Top of Input
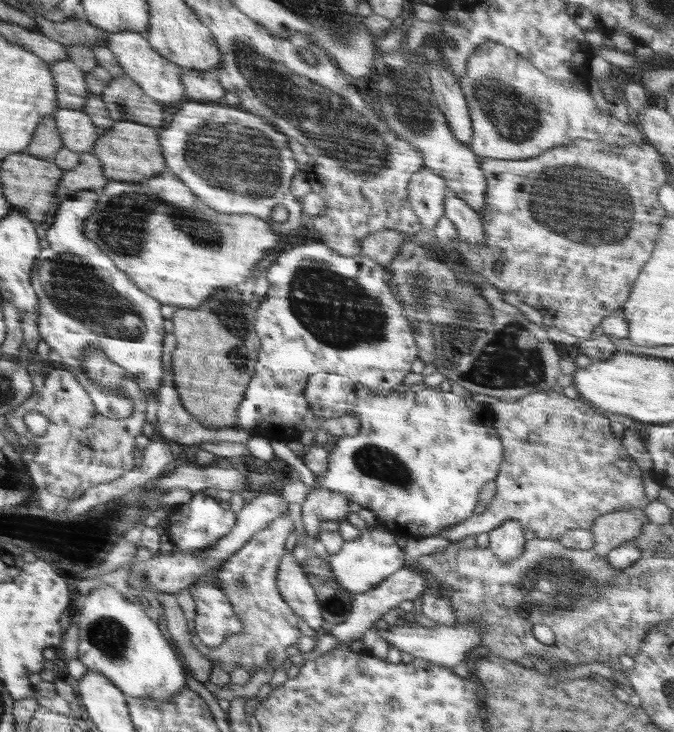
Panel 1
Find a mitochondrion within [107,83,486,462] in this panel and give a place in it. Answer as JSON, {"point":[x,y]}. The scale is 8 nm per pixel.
{"point":[338,311]}

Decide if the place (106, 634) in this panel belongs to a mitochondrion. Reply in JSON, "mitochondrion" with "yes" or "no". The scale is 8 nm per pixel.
{"mitochondrion":"yes"}

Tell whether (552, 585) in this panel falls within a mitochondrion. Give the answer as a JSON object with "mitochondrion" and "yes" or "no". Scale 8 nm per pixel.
{"mitochondrion":"yes"}

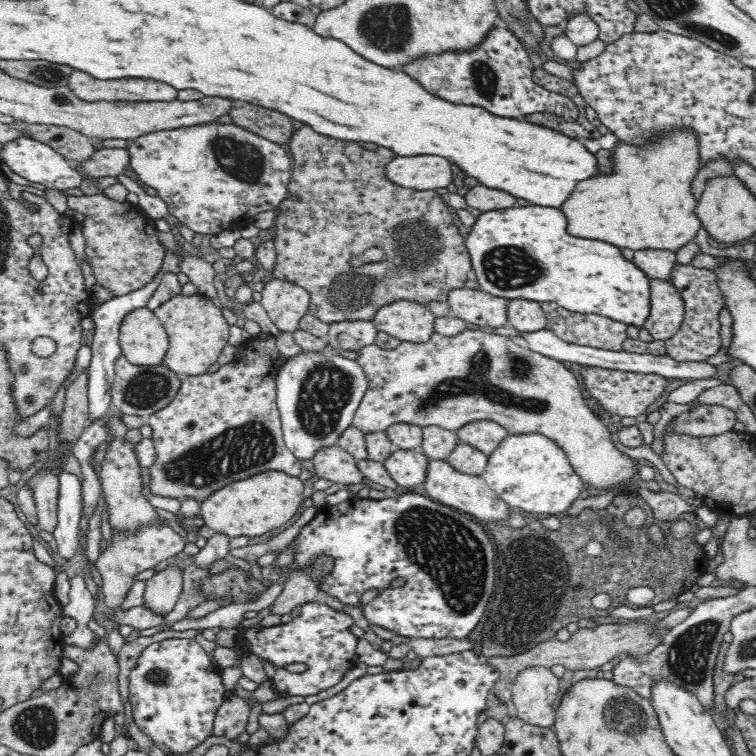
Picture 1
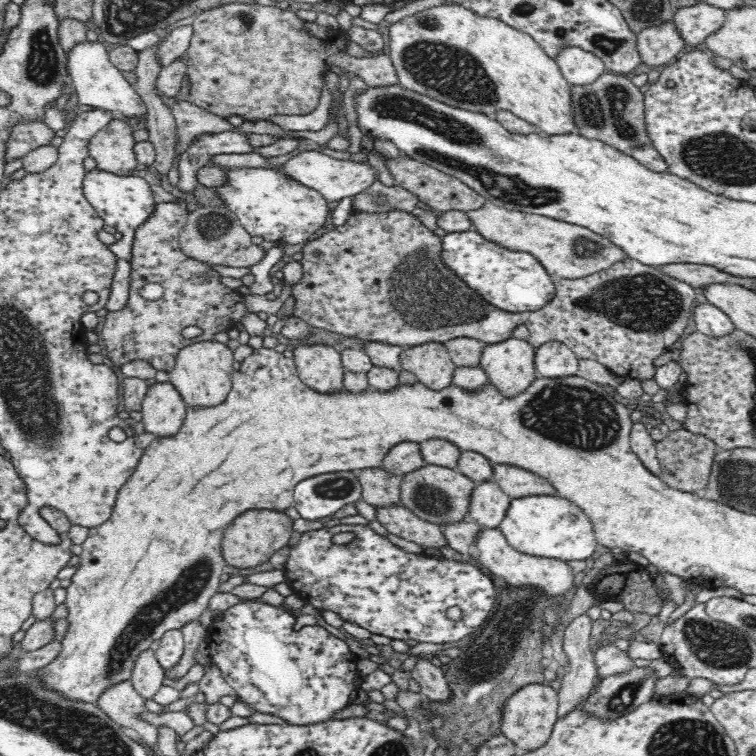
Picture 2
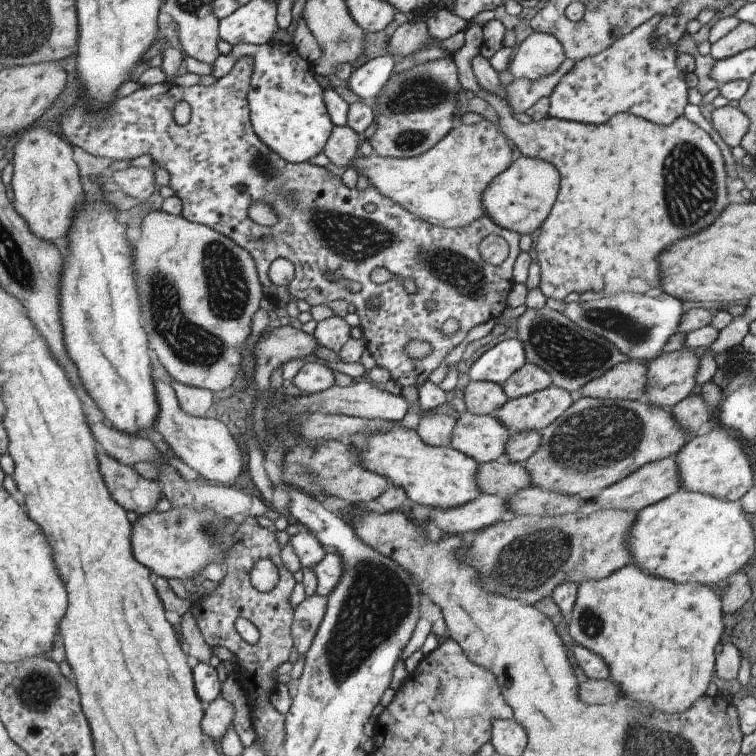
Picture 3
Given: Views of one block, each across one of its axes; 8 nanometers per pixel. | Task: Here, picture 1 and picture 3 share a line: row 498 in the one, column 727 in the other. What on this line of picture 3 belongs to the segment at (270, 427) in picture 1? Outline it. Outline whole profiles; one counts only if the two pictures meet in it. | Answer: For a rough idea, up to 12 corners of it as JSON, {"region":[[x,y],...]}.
{"region":[[452,58],[522,157],[559,175],[541,294],[657,289],[655,256],[727,206],[715,141],[682,114],[520,123]]}

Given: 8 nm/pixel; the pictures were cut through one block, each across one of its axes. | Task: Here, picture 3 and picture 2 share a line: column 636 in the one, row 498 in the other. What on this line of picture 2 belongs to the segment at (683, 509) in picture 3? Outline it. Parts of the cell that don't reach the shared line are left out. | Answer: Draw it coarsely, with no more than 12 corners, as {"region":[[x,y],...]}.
Bottom of Input
Excluding all pictures, reproduce the records exactly as they appear above.

- Written solution -
Panel 1
Find a mitochondrion within [107,83,486,462] in this panel and give a place in it. Answer as JSON, {"point":[x,y]}. The scale is 8 nm per pixel.
{"point":[338,311]}

Decide if the place (106, 634) in this panel belongs to a mitochondrion. Reply in JSON, "mitochondrion" with "yes" or "no". The scale is 8 nm per pixel.
{"mitochondrion":"yes"}

Tell whether (552, 585) in this panel falls within a mitochondrion. Give the answer as a JSON object with "mitochondrion" and "yes" or "no". Scale 8 nm per pixel.
{"mitochondrion":"yes"}

Picture 1
Picture 2
Picture 3
Given: Views of one block, each across one of its axes; 8 nanometers per pixel. | Task: Here, picture 1 and picture 3 share a line: row 498 in the one, column 727 in the other. What on this line of picture 3 belongs to the segment at (270, 427) in picture 1? Outline it. Outline whole profiles; one counts only if the two pictures meet in it. | Answer: For a rough idea, up to 12 corners of it as JSON, {"region":[[x,y],...]}.
{"region":[[452,58],[522,157],[559,175],[541,294],[657,289],[655,256],[727,206],[715,141],[682,114],[520,123]]}

Given: 8 nm/pixel; the pictures were cut through one block, each across one of its axes. | Task: Here, picture 3 and picture 2 share a line: column 636 in the one, row 498 in the other. What on this line of picture 2 belongs to the segment at (683, 509) in picture 3? Outline it. Parts of the cell that don't reach the shared line are left out. | Answer: Draw it coarsely, with no more than 12 corners, as {"region":[[x,y],...]}.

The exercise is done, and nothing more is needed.